Name: Hannah James
Class Year: 2022
Major: Physics and Astronomy
Hometown: Cornwall, UK
Internship Organization: Swathmore Engineering Department
Job Title: Researcher
Location: Bryn Mawr and Swathmore labs
Award: Edith May Broecker Internship Fund
What’s happening at your internship?
This summer, under the supervision of Carr Everbach, who is a professor of engineering at Swathmore college, I am researching, designing, and building a swimming robot. My passion is space exploration, and this robot allows for that. The robot I am creating would swim on Europa, one of Jupiter’s moons. It would need to swim through icy slush, which has a low Reynold’s number. Therefore, regular propulsion would not work, as the liquid is too ‘thick’ for this. Thus, innovation is required. I was able to prove that memory metal could be used to power and control the appendages of the robot. Memory metal, in simple terms, is a metal that contracts back to its original shape when heated. When heated inside the robot, the memory metal would contract and straighten, pulling on the ‘arms’ of the robot, and allowing for it to move. The design that I am working on is based on the barnacle Tetraclita Japonica. This barnacle has pairs of arms that move down one by one, and then the arms return to their original position all together. This is a kind of two-steps-forward one-step-back type of thing. It is so interesting seeing nature and machine come together.

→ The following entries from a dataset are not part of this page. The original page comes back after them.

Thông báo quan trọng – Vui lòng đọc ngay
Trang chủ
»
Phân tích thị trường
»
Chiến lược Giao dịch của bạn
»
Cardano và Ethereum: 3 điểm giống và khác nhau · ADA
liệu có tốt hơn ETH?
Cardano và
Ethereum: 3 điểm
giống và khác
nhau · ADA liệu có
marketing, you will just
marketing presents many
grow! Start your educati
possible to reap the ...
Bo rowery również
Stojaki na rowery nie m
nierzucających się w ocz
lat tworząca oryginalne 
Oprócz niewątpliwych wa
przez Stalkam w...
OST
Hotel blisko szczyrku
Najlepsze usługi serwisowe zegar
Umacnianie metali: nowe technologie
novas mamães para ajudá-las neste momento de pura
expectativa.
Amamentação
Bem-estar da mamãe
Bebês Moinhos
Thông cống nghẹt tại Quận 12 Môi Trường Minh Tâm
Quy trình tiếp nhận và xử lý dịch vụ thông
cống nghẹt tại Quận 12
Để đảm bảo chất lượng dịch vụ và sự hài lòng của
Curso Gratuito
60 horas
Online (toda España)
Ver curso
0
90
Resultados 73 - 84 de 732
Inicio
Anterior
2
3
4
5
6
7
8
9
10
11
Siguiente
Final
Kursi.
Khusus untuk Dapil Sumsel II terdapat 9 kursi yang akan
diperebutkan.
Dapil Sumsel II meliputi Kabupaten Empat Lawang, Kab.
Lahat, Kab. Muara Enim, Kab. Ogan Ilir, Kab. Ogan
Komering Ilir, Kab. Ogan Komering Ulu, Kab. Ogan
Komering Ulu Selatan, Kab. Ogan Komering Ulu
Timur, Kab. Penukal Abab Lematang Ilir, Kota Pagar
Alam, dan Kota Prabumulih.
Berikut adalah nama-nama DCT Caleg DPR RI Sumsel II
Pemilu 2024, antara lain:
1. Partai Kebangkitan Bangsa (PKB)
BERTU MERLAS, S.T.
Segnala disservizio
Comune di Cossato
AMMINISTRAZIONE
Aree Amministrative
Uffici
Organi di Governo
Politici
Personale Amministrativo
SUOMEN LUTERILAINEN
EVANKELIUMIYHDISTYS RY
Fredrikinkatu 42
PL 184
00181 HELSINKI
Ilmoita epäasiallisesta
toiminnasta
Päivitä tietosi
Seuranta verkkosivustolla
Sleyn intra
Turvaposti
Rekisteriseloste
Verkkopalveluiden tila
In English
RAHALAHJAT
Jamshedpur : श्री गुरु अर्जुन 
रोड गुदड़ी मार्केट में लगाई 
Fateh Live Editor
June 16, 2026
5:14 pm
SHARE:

Why did you apply for this internship?
I am double majoring in physics and astronomy and am hoping to go to graduate school for aerospace engineering. As my major isn’t in engineering, I need something to help me stand out. This research is just that. Thanks to the Tri-Co, I can get engineering experience that I can’t get directly from Bryn Mawr. This summer research not only provides me with something that will help my applications stand out, but I am also planning on continuing it into my senior year and want to write my thesis on this. Another thing that motivated me to pursue this internship is how hands on it is. I am always playing around with different tools and equipment, and it’s nice to see physical progress.
What has been the biggest challenge you have faced at your internship?
The biggest challenge so far is trusting myself and my capabilities. I have weekly meetings with the professor overseeing my work, yet apart from that, I am on my own. I make decisions regarding what materials to use, where to buy these, and how to test them to make sure they are suitable. This means that I can’t doubt decisions I make, otherwise I would make very little progress. However, this is also one of the most rewarding parts of my internship. The progress I make is my progress and is down to me. I am not just showing my professors and graduate schools that I am capable of independent research, yet I am also proving it to myself. Finally, I love being able to apply what I have learnt in my physics and astronomy classes, for example, in the electronics lab I took freshman year. I love applying my knowledge, and this is the perfect opportunity for that.